─── Listed entries
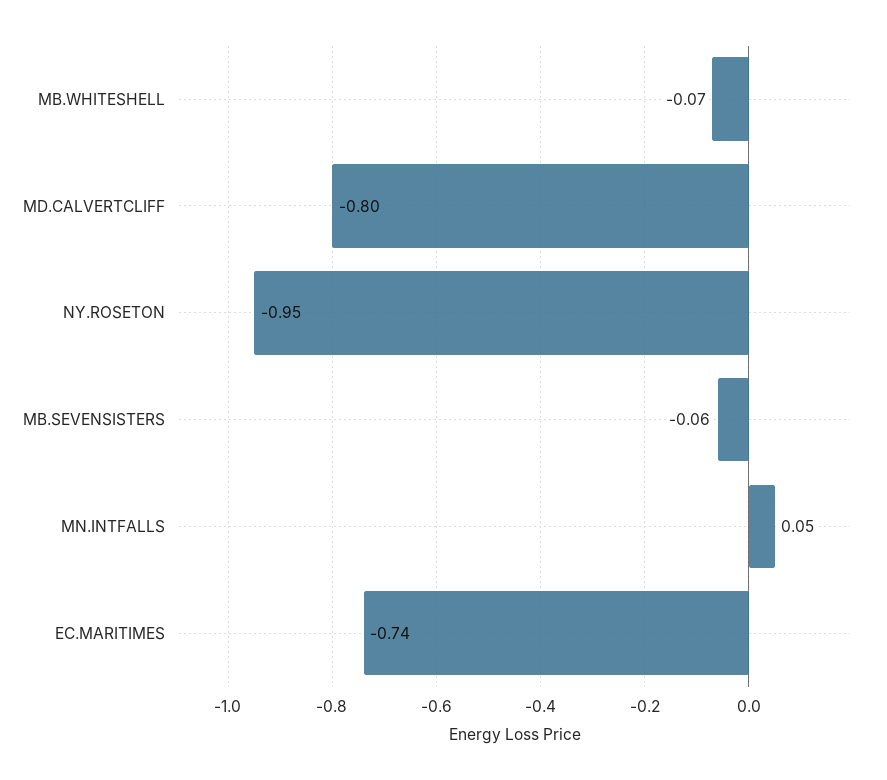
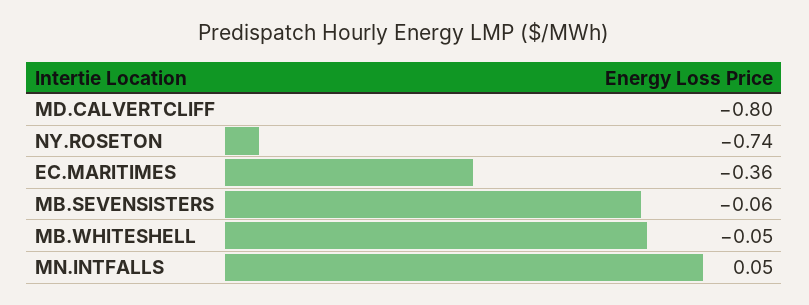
  {
-   "MB.WHITESHELL": -0.07,
+   "MB.WHITESHELL": -0.05,
    "MD.CALVERTCLIFF": -0.8,
-   "NY.ROSETON": -0.95,
+   "NY.ROSETON": -0.74,
    "MB.SEVENSISTERS": -0.06,
    "MN.INTFALLS": 0.05,
-   "EC.MARITIMES": -0.74
+   "EC.MARITIMES": -0.36
  }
──────
Return every line from the entries above that includes the word "WHITESHELL".

-   "MB.WHITESHELL": -0.07,
+   "MB.WHITESHELL": -0.05,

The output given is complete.